Jack Brooks: Monster Slayer

Nick Pannu

A monster flick with gore? Yes, and CJSF volunteer, Nick Pannu, was there to see it with his own eyes...

Perpetual guts, gore and decapitations can easily jade the contemporary horror fan. Usually raising the bar with… well… with more mutilations, blood spurts screams can succeed in maintaining the niche horror film groupies/enthusiasts. Director, Jon Knautz ventures outside the realm and doses his film with a mix of comedy, crafted special effects and a storyline. 

  Relative newcomer- in a starring role- Trevor Mathews stars as Robert. As small boy he witnessed the murder of his parents at the hands of some werewolf-like mutant monster while out camping.
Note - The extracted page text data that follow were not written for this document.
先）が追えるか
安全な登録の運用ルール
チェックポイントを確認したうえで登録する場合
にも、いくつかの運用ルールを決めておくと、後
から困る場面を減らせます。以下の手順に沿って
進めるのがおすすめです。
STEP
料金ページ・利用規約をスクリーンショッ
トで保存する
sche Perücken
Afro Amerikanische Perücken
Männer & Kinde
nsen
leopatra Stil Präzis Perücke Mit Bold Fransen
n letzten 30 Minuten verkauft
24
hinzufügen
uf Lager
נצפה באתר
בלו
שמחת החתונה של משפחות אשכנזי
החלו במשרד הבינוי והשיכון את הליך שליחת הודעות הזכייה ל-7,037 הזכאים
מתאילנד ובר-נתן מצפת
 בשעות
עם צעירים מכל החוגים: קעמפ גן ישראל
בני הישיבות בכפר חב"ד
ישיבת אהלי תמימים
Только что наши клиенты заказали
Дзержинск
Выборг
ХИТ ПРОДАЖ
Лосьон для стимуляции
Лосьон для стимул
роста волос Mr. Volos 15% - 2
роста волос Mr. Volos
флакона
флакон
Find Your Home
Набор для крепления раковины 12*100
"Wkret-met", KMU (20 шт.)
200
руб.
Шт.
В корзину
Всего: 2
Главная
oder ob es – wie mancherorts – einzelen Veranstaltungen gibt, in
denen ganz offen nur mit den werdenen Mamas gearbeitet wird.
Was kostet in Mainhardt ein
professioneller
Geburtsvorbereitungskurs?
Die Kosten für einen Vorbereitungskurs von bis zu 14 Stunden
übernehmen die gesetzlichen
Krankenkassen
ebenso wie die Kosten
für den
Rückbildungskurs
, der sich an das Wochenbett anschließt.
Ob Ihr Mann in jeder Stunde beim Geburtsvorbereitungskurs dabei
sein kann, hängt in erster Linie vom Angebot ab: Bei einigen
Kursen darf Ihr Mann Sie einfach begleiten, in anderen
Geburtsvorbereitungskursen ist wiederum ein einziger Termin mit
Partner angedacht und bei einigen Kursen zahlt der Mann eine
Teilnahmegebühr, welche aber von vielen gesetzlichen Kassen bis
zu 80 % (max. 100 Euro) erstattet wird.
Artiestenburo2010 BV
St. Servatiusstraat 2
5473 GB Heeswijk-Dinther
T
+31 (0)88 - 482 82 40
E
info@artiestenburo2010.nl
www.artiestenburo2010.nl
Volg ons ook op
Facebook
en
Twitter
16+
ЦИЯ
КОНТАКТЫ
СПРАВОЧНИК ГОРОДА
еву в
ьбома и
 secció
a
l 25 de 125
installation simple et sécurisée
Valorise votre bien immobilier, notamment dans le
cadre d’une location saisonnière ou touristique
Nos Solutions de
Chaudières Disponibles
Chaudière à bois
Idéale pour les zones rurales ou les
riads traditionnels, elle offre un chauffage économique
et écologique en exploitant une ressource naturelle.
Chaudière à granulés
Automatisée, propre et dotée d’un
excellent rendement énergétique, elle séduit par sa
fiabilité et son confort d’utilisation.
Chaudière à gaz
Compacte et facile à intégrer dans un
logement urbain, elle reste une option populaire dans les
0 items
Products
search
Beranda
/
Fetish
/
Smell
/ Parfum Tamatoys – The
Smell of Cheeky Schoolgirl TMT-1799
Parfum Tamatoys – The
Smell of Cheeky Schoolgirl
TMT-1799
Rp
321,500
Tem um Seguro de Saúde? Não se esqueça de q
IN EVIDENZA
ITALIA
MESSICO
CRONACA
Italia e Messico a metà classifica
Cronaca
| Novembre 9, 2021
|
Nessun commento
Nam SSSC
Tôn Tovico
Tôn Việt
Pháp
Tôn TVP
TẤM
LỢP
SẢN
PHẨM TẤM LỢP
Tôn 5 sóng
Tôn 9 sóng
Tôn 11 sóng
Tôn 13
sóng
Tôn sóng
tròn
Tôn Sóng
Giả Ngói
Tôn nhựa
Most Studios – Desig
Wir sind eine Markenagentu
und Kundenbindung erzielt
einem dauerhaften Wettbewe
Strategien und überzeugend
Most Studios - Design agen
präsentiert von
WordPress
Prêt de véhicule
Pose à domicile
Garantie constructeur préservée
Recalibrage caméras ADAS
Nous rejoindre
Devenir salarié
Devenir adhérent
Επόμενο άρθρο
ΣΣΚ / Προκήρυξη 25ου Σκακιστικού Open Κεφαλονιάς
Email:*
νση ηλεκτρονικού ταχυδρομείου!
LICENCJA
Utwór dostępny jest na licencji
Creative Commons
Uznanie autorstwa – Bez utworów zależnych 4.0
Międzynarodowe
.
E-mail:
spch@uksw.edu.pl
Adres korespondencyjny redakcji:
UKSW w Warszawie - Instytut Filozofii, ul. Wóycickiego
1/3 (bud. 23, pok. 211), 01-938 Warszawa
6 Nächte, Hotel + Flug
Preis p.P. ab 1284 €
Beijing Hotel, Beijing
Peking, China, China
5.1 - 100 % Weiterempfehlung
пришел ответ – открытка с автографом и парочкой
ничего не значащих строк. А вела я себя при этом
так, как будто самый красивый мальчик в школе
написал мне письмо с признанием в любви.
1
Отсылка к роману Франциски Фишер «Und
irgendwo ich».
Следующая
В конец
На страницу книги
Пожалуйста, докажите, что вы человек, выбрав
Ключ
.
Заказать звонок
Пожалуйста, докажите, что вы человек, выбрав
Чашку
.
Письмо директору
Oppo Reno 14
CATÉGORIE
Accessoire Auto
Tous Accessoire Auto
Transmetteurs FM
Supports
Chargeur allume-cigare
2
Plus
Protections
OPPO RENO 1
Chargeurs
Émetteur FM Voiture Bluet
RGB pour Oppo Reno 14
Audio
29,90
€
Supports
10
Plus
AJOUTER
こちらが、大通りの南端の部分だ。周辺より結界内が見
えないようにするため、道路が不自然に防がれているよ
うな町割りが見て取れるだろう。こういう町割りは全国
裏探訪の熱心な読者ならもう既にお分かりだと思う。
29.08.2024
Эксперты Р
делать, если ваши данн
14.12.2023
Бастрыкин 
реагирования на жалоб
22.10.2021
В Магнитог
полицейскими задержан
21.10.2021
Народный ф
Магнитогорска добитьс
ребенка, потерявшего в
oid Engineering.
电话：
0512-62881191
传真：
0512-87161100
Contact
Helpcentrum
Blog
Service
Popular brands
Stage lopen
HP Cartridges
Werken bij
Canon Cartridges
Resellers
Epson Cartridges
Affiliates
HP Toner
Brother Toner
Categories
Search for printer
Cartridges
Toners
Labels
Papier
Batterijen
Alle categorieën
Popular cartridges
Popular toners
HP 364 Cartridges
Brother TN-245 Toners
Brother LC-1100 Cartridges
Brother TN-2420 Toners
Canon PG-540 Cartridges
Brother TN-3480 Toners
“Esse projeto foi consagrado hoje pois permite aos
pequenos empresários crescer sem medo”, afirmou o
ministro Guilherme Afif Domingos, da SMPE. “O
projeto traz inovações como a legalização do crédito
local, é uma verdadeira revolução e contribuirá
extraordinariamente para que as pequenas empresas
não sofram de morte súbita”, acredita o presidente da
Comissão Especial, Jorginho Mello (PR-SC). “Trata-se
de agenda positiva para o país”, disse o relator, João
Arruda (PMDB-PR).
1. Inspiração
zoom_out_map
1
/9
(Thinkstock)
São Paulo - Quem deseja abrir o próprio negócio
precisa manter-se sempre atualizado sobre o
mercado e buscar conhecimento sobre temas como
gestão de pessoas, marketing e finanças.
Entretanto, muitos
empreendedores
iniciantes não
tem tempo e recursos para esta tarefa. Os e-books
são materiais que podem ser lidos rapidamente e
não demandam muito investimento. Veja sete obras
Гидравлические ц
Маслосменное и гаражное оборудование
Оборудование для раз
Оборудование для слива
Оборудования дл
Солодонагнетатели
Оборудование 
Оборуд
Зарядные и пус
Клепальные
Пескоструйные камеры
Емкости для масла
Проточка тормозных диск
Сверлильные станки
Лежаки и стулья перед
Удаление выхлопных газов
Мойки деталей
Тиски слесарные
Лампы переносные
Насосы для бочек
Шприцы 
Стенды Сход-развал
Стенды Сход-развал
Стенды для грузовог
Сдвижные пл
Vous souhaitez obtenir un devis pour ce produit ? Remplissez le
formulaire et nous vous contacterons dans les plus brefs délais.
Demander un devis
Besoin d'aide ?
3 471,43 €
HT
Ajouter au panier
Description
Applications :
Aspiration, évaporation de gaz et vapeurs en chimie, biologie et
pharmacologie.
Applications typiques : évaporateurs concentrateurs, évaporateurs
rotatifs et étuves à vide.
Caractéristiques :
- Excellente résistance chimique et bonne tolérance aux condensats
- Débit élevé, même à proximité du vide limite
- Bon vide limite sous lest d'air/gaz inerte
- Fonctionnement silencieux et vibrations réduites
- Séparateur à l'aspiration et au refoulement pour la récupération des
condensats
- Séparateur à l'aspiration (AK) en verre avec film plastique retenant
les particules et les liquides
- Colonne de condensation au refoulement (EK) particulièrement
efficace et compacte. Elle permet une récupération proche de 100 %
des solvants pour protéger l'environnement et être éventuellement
Robert is scared up into his 20s and never gets over the guilt of running away when his parents were being mauled. This guilt has manifested into serious anger management issues...until he is given the chance to confront his past demons by slaying monsters! 

  The script is brilliantly crafted by John Ainslie. Ainslie cohesively strings together graphic horror scenes with comedy and suspense. Unexpectedly Robert’s night class teacher turns into a monster and attacks the class. Just an average Joe, a plumber by trade, Robert steps forward and rises to the occasion. Pivotal characters in the film, which include the slapstick monsters, enhances the plot. 

  The script perhaps wouldn’t have taken life if it were not for characters such as the eccentric professor played by Robert Englund. Seen without his Freddy Gruger makeup, Englands is successful is illustrating the dynamics of his acting repertoire. Animation and special effects were given as a prelude to the rest of the film early on in the opening scene. Combining all the different elements of the film director, Jon Knautz shall face no challenge in engaging moviegoers even beyond… to an anticipated sequel.